_Requirement_
The following data has a line with "left shoulder: (456, 387)" and a line with "nose: (6, 383)". Write out exactly those lines and all the lines between them.

(Beginning of Data for processing)

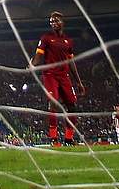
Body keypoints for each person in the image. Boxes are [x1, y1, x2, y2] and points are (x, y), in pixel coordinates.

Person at [33, 11, 85, 146]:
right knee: (54, 104)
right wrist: (32, 65)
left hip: (64, 76)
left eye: (56, 21)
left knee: (72, 107)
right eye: (51, 22)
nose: (54, 23)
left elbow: (71, 62)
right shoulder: (46, 38)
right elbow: (39, 55)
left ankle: (68, 139)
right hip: (50, 75)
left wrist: (78, 82)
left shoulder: (68, 41)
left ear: (62, 22)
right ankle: (54, 139)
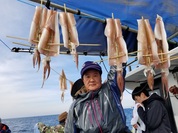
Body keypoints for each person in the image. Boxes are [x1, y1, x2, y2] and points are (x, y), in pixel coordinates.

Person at [65, 61, 131, 133]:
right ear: (83, 80)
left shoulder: (110, 89)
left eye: (95, 75)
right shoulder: (75, 106)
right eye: (88, 76)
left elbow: (118, 64)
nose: (92, 80)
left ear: (101, 78)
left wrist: (117, 58)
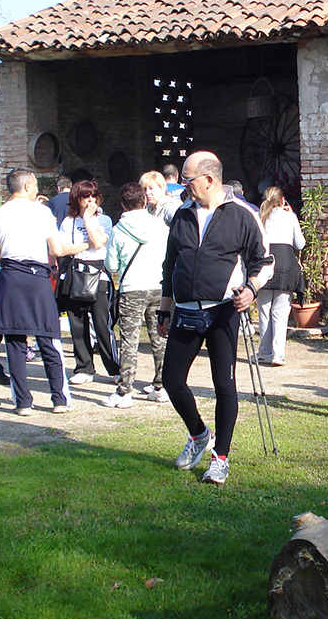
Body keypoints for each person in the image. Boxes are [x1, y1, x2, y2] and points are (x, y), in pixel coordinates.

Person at [158, 150, 273, 485]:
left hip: (224, 310)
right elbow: (170, 265)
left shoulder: (243, 215)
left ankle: (220, 457)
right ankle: (199, 434)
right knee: (171, 381)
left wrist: (251, 289)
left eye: (187, 179)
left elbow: (264, 262)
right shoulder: (182, 214)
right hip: (186, 309)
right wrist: (165, 307)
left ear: (209, 180)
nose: (183, 185)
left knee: (224, 384)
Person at [0, 168, 79, 415]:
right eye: (34, 185)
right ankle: (59, 399)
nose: (37, 190)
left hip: (10, 277)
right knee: (48, 338)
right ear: (26, 186)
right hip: (37, 278)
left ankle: (23, 402)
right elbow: (56, 250)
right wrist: (86, 245)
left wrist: (6, 256)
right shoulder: (42, 212)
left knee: (14, 341)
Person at [105, 182, 169, 405]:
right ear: (144, 201)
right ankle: (161, 385)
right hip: (158, 286)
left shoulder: (118, 230)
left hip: (132, 288)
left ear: (123, 204)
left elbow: (111, 265)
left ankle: (125, 391)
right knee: (159, 338)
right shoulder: (160, 226)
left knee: (129, 341)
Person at [59, 178, 121, 386]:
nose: (90, 200)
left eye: (94, 195)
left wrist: (87, 218)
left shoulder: (104, 220)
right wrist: (86, 245)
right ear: (77, 198)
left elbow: (99, 242)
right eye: (85, 196)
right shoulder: (68, 222)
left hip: (99, 275)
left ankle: (114, 367)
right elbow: (62, 249)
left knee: (102, 324)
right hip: (75, 273)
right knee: (78, 325)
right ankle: (84, 367)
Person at [255, 186, 305, 366]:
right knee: (280, 313)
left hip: (264, 265)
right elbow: (300, 244)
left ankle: (264, 352)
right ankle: (278, 354)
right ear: (282, 200)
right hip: (286, 265)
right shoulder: (289, 217)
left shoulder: (258, 216)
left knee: (264, 311)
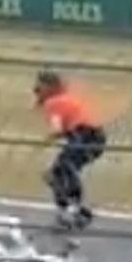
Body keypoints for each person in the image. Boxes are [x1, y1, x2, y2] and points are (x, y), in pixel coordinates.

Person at [33, 70, 106, 231]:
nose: (36, 90)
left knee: (62, 170)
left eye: (39, 86)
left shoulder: (53, 103)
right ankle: (72, 211)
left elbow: (57, 129)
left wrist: (44, 141)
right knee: (60, 171)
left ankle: (75, 211)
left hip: (86, 136)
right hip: (91, 137)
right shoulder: (61, 99)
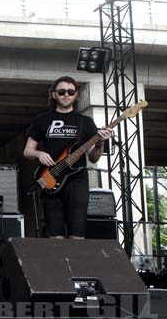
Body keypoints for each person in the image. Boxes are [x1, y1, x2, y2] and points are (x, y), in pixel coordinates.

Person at [23, 76, 112, 239]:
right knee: (54, 236)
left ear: (76, 95)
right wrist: (39, 154)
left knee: (77, 235)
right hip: (50, 178)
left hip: (77, 181)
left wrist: (100, 145)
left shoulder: (85, 122)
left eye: (70, 92)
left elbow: (93, 158)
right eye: (62, 91)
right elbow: (27, 151)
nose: (66, 95)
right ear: (54, 95)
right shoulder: (42, 120)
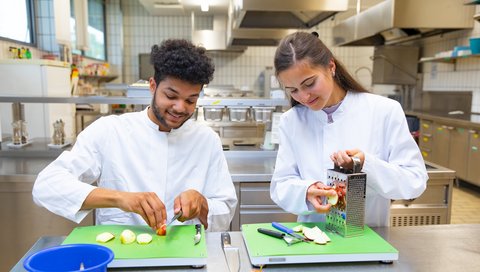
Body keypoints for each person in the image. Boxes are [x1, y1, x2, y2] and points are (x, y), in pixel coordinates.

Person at [33, 39, 237, 232]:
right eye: (171, 96)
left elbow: (225, 210)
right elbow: (47, 186)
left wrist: (202, 204)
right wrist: (119, 198)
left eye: (190, 100)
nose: (180, 107)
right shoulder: (110, 131)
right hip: (122, 255)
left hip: (189, 255)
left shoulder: (206, 140)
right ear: (152, 86)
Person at [270, 32, 428, 227]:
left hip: (371, 238)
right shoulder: (291, 121)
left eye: (309, 83)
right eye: (293, 90)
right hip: (313, 242)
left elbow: (414, 182)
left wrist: (365, 164)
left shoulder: (384, 111)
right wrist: (307, 190)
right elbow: (281, 185)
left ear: (331, 67)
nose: (303, 96)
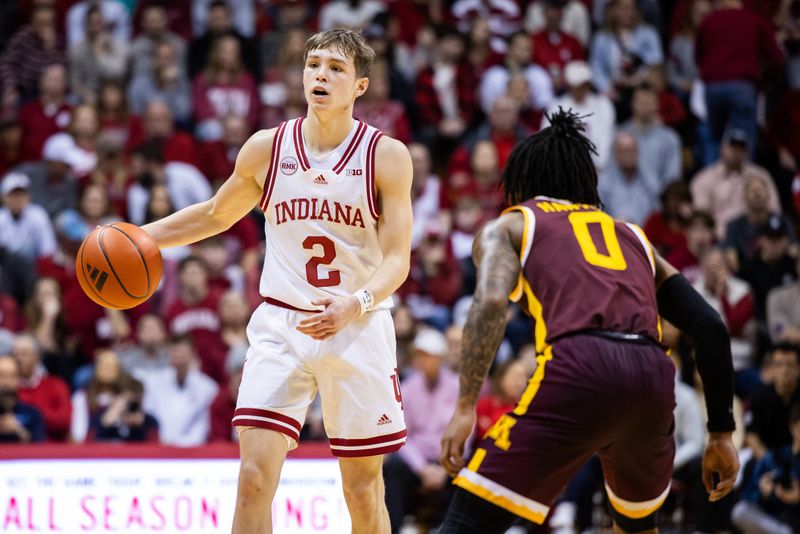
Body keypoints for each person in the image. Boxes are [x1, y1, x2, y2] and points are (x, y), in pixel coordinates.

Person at [139, 29, 413, 533]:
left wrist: (356, 303)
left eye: (335, 68)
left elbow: (398, 260)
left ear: (360, 86)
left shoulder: (387, 155)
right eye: (313, 65)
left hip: (357, 325)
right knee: (252, 477)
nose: (320, 76)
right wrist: (139, 237)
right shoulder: (267, 147)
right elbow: (217, 214)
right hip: (281, 323)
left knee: (362, 490)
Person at [437, 110, 738, 533]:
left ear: (521, 185)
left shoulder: (513, 224)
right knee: (636, 526)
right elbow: (710, 325)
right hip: (652, 375)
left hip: (580, 362)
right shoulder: (635, 236)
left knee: (469, 519)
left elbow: (488, 301)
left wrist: (466, 405)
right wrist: (721, 433)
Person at [384, 328, 460, 532]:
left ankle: (451, 528)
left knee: (470, 471)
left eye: (428, 356)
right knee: (392, 467)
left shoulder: (456, 387)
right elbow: (402, 435)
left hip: (448, 458)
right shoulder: (407, 388)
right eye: (419, 355)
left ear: (440, 358)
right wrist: (422, 468)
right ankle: (395, 527)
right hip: (418, 460)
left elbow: (464, 435)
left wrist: (446, 467)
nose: (422, 361)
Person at [0, 356, 45, 443]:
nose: (6, 383)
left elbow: (41, 449)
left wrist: (19, 431)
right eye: (1, 376)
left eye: (12, 376)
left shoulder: (32, 413)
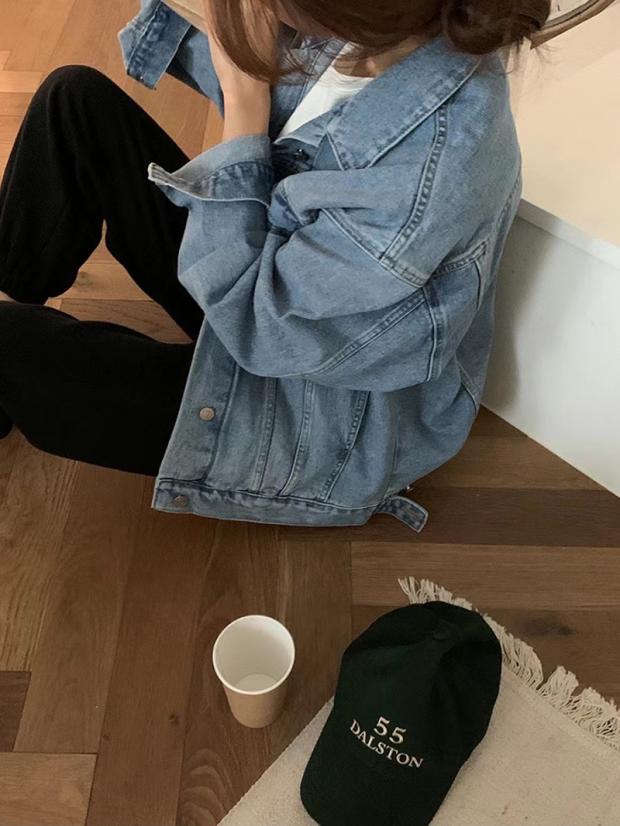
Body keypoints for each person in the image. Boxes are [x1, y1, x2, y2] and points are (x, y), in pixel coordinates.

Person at [0, 0, 550, 531]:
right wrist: (241, 59)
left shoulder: (430, 168)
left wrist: (245, 105)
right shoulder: (380, 31)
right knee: (73, 100)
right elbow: (247, 73)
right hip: (269, 279)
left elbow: (261, 329)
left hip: (318, 413)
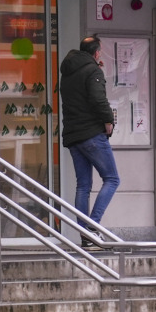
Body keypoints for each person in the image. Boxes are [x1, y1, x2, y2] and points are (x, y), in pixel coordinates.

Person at [59, 34, 119, 248]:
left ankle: (85, 234)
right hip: (92, 134)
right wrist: (109, 120)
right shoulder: (93, 71)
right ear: (96, 52)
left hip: (73, 135)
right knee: (112, 179)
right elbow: (97, 99)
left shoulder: (68, 72)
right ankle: (93, 229)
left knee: (83, 185)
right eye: (100, 51)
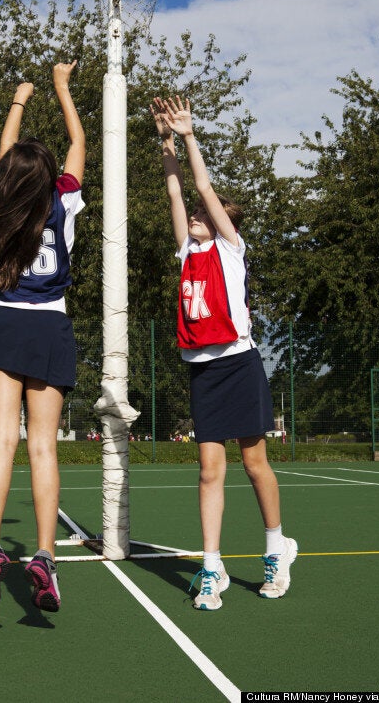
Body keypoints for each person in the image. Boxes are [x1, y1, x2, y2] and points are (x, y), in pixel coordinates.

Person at [150, 95, 297, 611]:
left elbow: (202, 187)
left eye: (202, 214)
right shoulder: (186, 250)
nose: (193, 214)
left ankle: (277, 550)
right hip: (203, 369)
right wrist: (165, 144)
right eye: (192, 214)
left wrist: (189, 137)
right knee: (210, 471)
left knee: (254, 463)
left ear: (220, 224)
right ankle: (212, 569)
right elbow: (175, 191)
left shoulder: (229, 250)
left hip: (239, 360)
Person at [0, 62, 86, 613]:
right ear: (50, 176)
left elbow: (7, 152)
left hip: (3, 320)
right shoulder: (64, 201)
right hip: (48, 325)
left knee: (0, 441)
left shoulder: (3, 202)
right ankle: (42, 555)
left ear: (10, 176)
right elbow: (79, 138)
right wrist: (61, 87)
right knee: (42, 446)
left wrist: (19, 96)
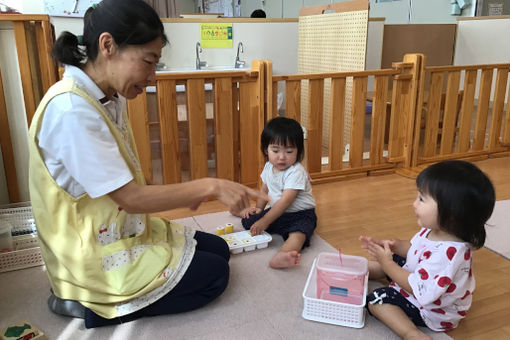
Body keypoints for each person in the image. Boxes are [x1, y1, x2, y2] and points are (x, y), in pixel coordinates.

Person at [28, 0, 267, 329]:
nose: (153, 77)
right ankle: (85, 303)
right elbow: (130, 197)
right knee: (215, 275)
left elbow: (124, 185)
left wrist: (190, 193)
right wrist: (209, 186)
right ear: (108, 45)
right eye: (148, 62)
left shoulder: (106, 97)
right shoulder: (71, 109)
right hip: (87, 253)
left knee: (218, 249)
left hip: (120, 229)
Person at [359, 160, 495, 340]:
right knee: (396, 260)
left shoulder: (447, 255)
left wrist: (387, 263)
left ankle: (411, 333)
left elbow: (417, 288)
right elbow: (416, 251)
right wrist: (396, 245)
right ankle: (361, 269)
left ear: (451, 214)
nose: (414, 204)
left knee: (377, 298)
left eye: (422, 199)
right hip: (426, 284)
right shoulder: (436, 231)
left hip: (433, 311)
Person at [236, 116, 317, 269]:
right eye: (275, 150)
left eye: (289, 151)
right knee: (249, 222)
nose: (281, 157)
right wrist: (259, 209)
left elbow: (285, 201)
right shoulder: (268, 167)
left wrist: (265, 220)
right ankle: (240, 210)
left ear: (298, 152)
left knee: (299, 233)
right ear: (266, 150)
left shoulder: (296, 172)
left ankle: (285, 254)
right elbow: (265, 189)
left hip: (301, 214)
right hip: (278, 212)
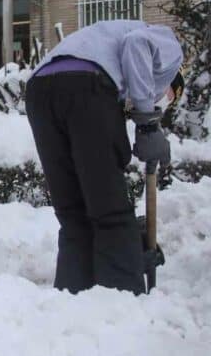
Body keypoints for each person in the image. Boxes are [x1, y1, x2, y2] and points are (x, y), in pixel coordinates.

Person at [25, 20, 184, 295]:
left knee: (74, 217)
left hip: (39, 91)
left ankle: (71, 306)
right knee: (110, 213)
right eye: (166, 98)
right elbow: (138, 44)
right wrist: (147, 123)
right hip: (85, 85)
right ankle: (121, 309)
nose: (159, 102)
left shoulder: (105, 41)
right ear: (170, 80)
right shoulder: (169, 50)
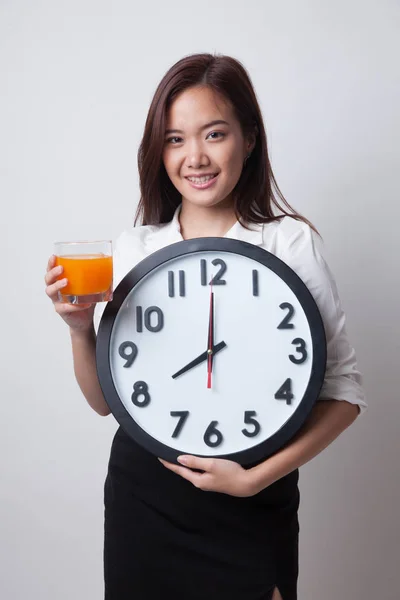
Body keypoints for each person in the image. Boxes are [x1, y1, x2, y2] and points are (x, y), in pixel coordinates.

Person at [45, 53, 367, 600]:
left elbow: (344, 393)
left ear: (249, 138)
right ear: (159, 151)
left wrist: (255, 479)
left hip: (251, 500)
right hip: (143, 500)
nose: (195, 157)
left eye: (213, 134)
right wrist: (80, 328)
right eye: (174, 139)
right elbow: (106, 402)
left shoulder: (288, 242)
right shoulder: (135, 248)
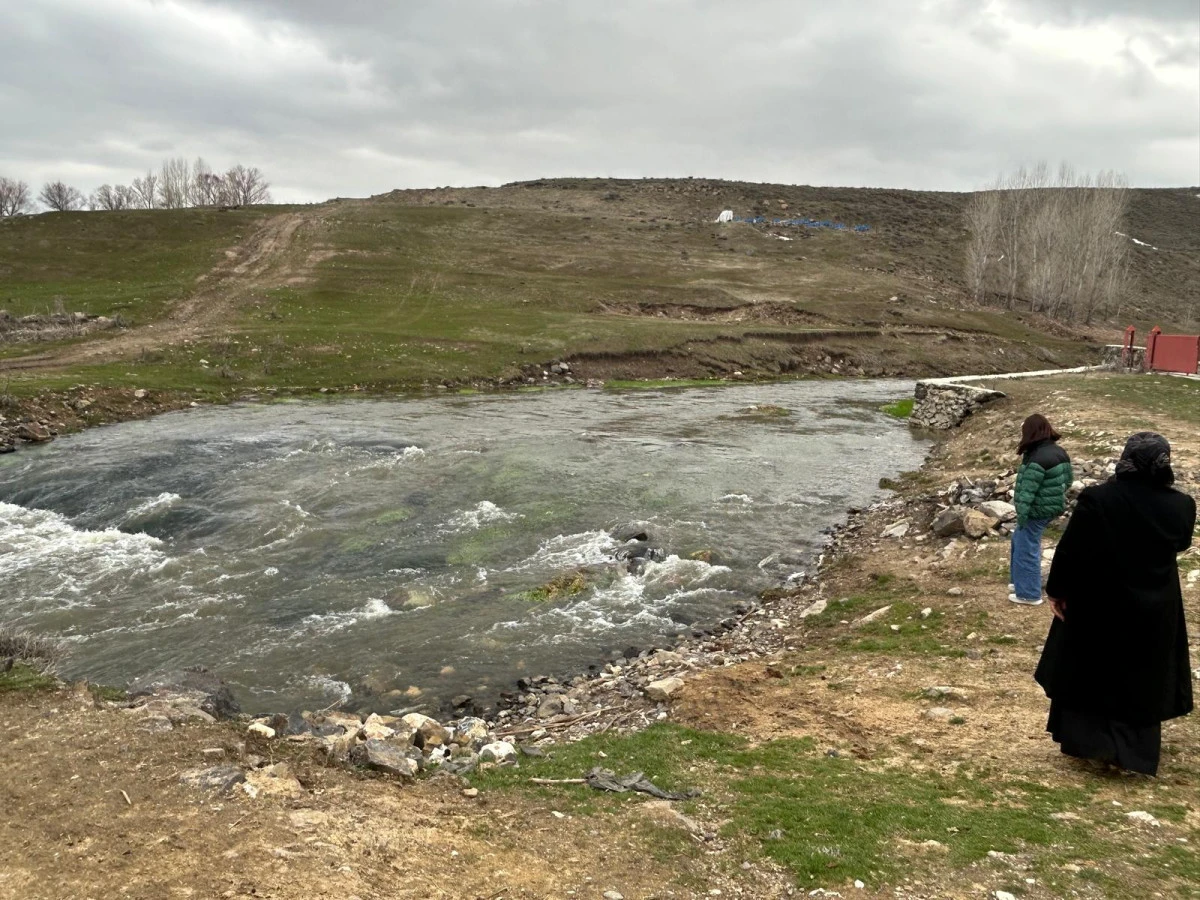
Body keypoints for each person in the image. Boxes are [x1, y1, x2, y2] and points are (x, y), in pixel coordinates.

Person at [1035, 432, 1196, 776]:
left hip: (1099, 601)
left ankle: (1091, 745)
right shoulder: (1182, 505)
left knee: (1093, 670)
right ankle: (1135, 754)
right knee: (1143, 675)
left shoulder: (1099, 499)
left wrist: (1057, 590)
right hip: (1155, 605)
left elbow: (1071, 550)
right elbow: (1180, 543)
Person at [1010, 414, 1072, 605]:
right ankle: (1018, 582)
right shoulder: (1059, 451)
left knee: (1026, 548)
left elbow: (1027, 491)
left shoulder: (1037, 458)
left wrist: (1022, 514)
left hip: (1035, 511)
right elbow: (1068, 481)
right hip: (1050, 508)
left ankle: (1029, 594)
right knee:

(End of Data for processing)

_Result of this exercise_
left shoulder: (456, 387)
right elbow: (402, 435)
left hip: (448, 458)
right shoulder: (407, 388)
right eye: (419, 355)
left ear: (440, 358)
right wrist: (422, 468)
right ankle: (395, 527)
right hip: (418, 460)
left elbow: (464, 435)
left wrist: (446, 467)
nose: (422, 361)
Person at [0, 356, 45, 443]:
nose: (6, 383)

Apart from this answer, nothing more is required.